* _CONSIGNE_
Pour chaque affirmation ci-après, dites si elle concorde avec le document ci-dessous sur les accords avec le Viêt Nam et les Philippines, en répondant par oui ou non et en citant les mots décisifs du document.
1. L'accord avec le Viêt Nam prévoit une coopération dans le domaine du tourisme.
2. L'accord avec les Philippines prévoit une coopération en matière de protection des données.
3. L'accord avec le Viêt Nam vise à renforcer les obstacles au commerce.

* _DOCUMENT_
☆ ☆ ☆ ☆
Dans l'accord avec le Viêt Nam, les Parties prévoient de développer le commerce et l'investissement entre elles et de supprimer les obstacles au commerce et à l'investissement. Nos entreprises françaises ont connu des difficultés et il est nécessaire de lever ces obstacles pour un climat serein. Les Parties annoncent également vouloir coopérer dans le domaine de la justice et de la sécurité en vue de lutter notamment contre la criminalité organisée, le blanchiment de capitaux, les drogues illicites, la prolifération des armes de destruction massive, le commerce illicite des armes légères et de petit calibre ainsi que contre le terrorisme. D'autre coopérations sectorielles, très diverses, sont également prévues notamment dans les domaines suivants : la fiscalité, la santé, l'éducation et la formation, la culture, le tourisme, les transports, l'urbanisme et l'aménagement du territoire, l'emploi et les affaires sociales, la science et la technologie.
Dans l'accord avec les Philippines, les objectifs de la coopération portent sur un très grand nombre de domaines, qu'ils soient politique, économique, social ou relatif à la justice et la sécurité. Les Parties prévoient de mettre en place une coopération en matière de lutte contre le terrorisme et la criminalité transnationale, dans le domaine des droits de l'homme, dans la lutte contre les crimes graves de portée internationale, contre la prolifération des armes de destruction massive et des armes légères et de petit calibre, ainsi que pour la promotion d'un processus de paix et de prévention des conflits. Les Parties prévoient une coopération dans tous les domaines d'intérêt commun liés aux échanges et aux investissements. Les Parties annoncent également vouloir coopérer dans le domaine de la justice et de la sécurité, notamment en matière de coopération judiciaire, de drogues illicites, de blanchiment de capitaux, de lutte contre la criminalité organisée et la corruption, de protection des données ainsi que des réfugiés et déplacés internes, ainsi qu'en matière de migration et de travail maritime. Enfin, la compréhension interpersonnelle, le dialogue et l'interaction efficaces avec la société civile doivent être mis en avant.
☆ ☆ ☆ ☆
* _DONNÉES FOURNIES_
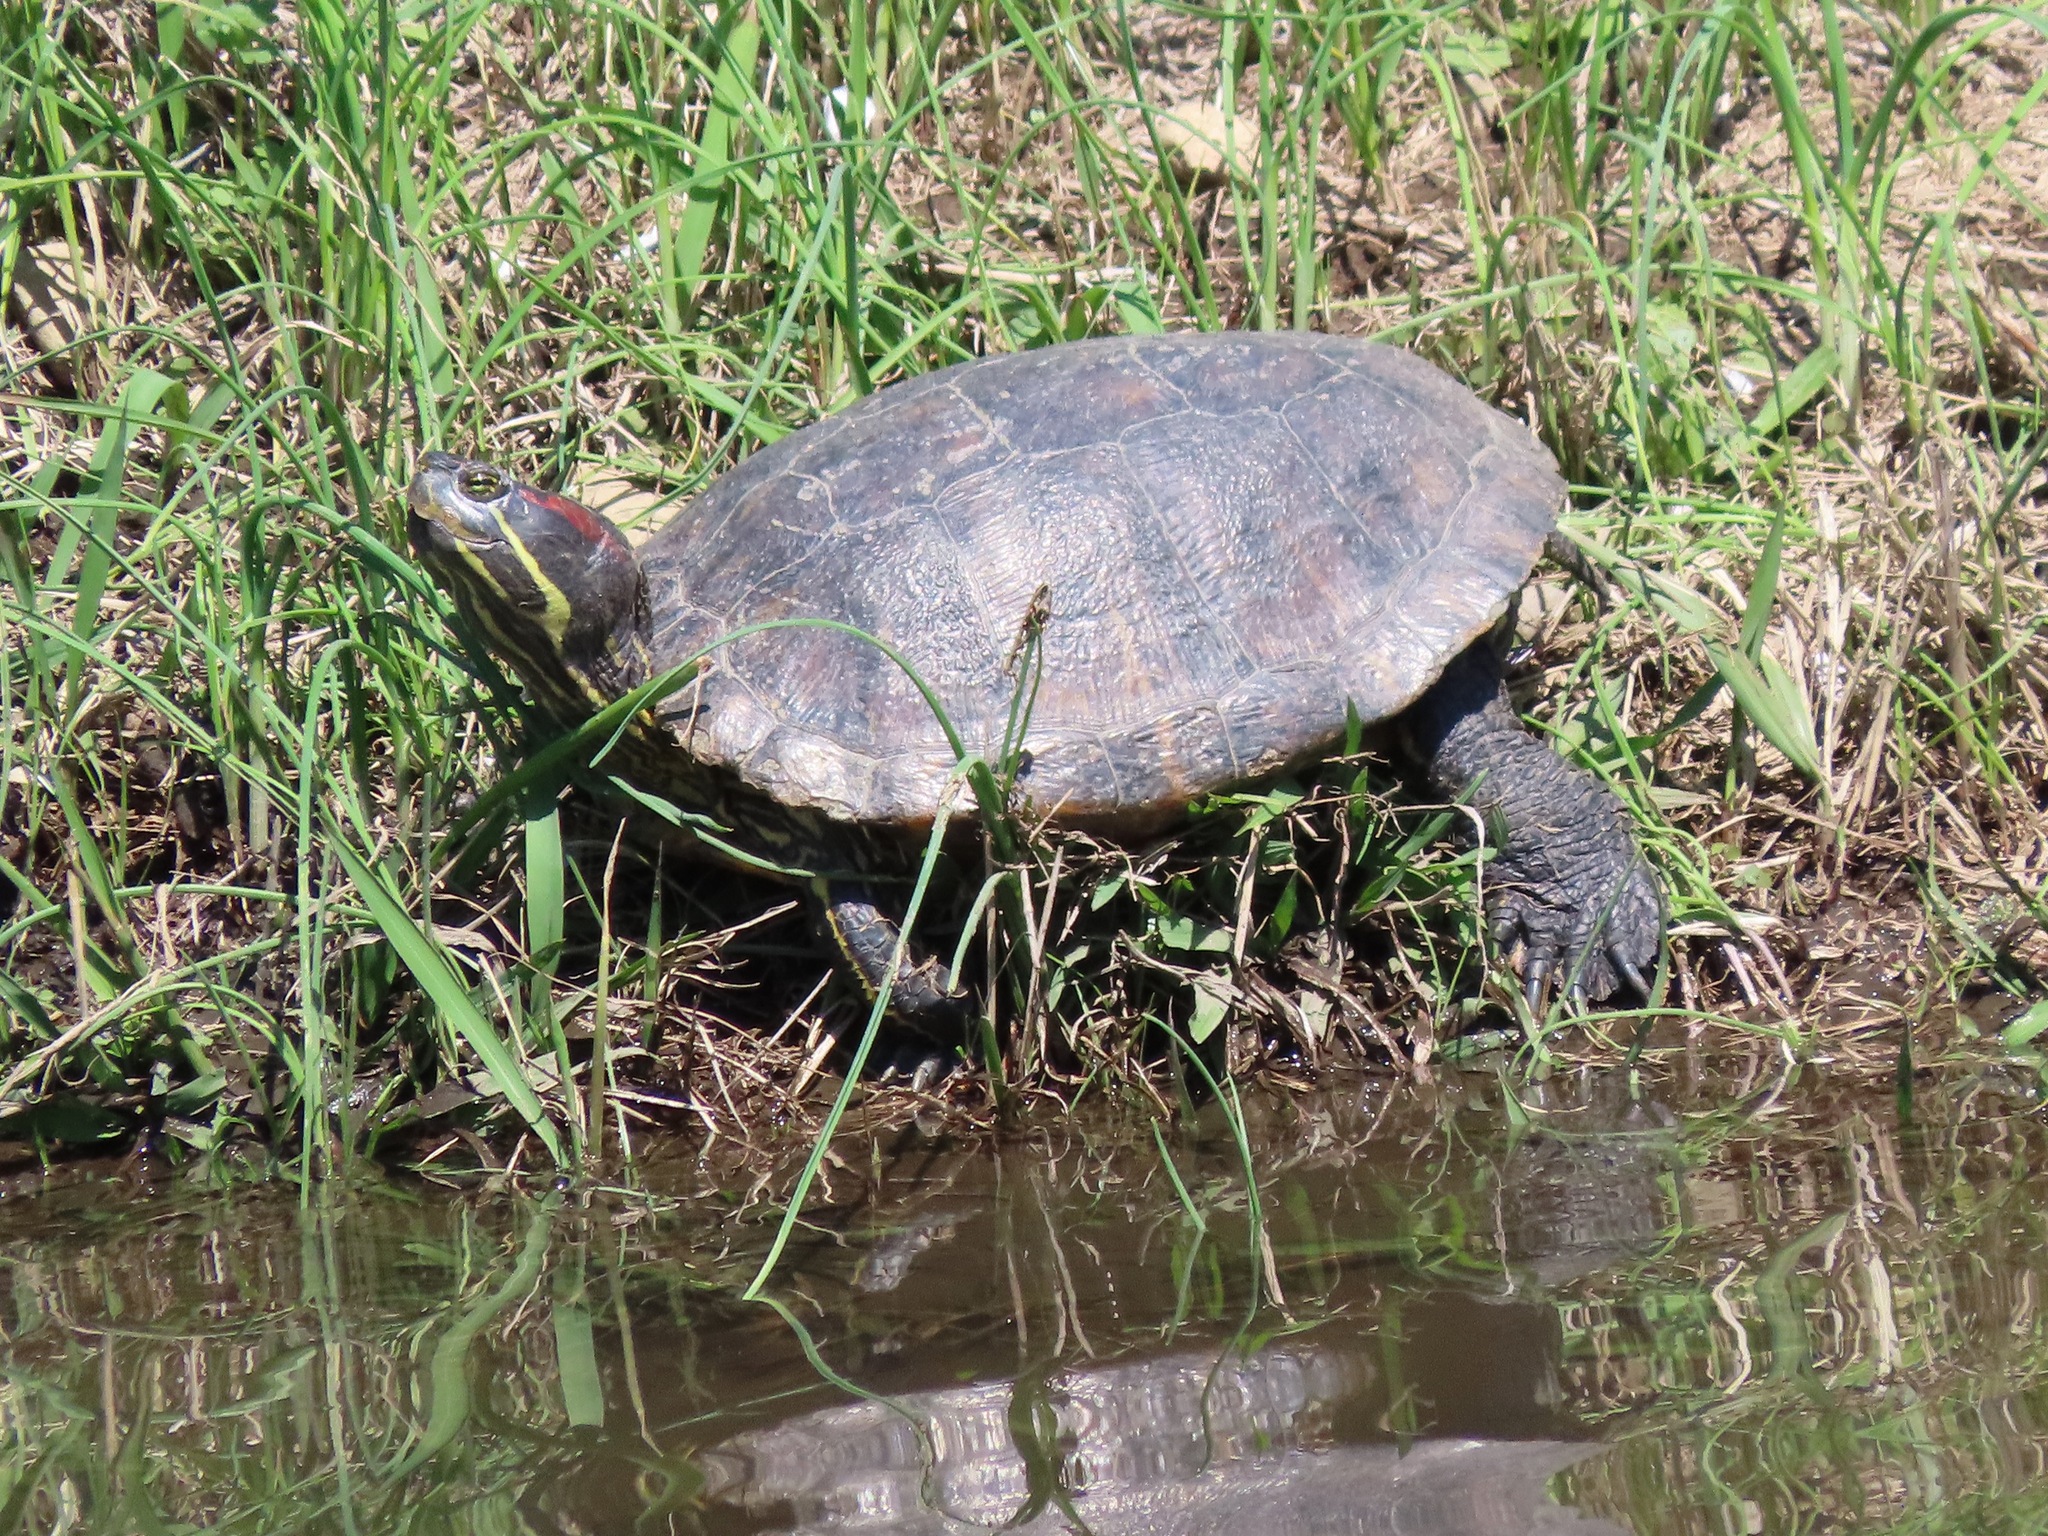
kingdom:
☆ ☆ ☆ ☆
* _RÉPONSE ATTENDUE_
1. Oui : « la culture, le tourisme, les transports »
2. Oui : « de protection des données »
3. Non : « de supprimer les obstacles au commerce et à l'investissement »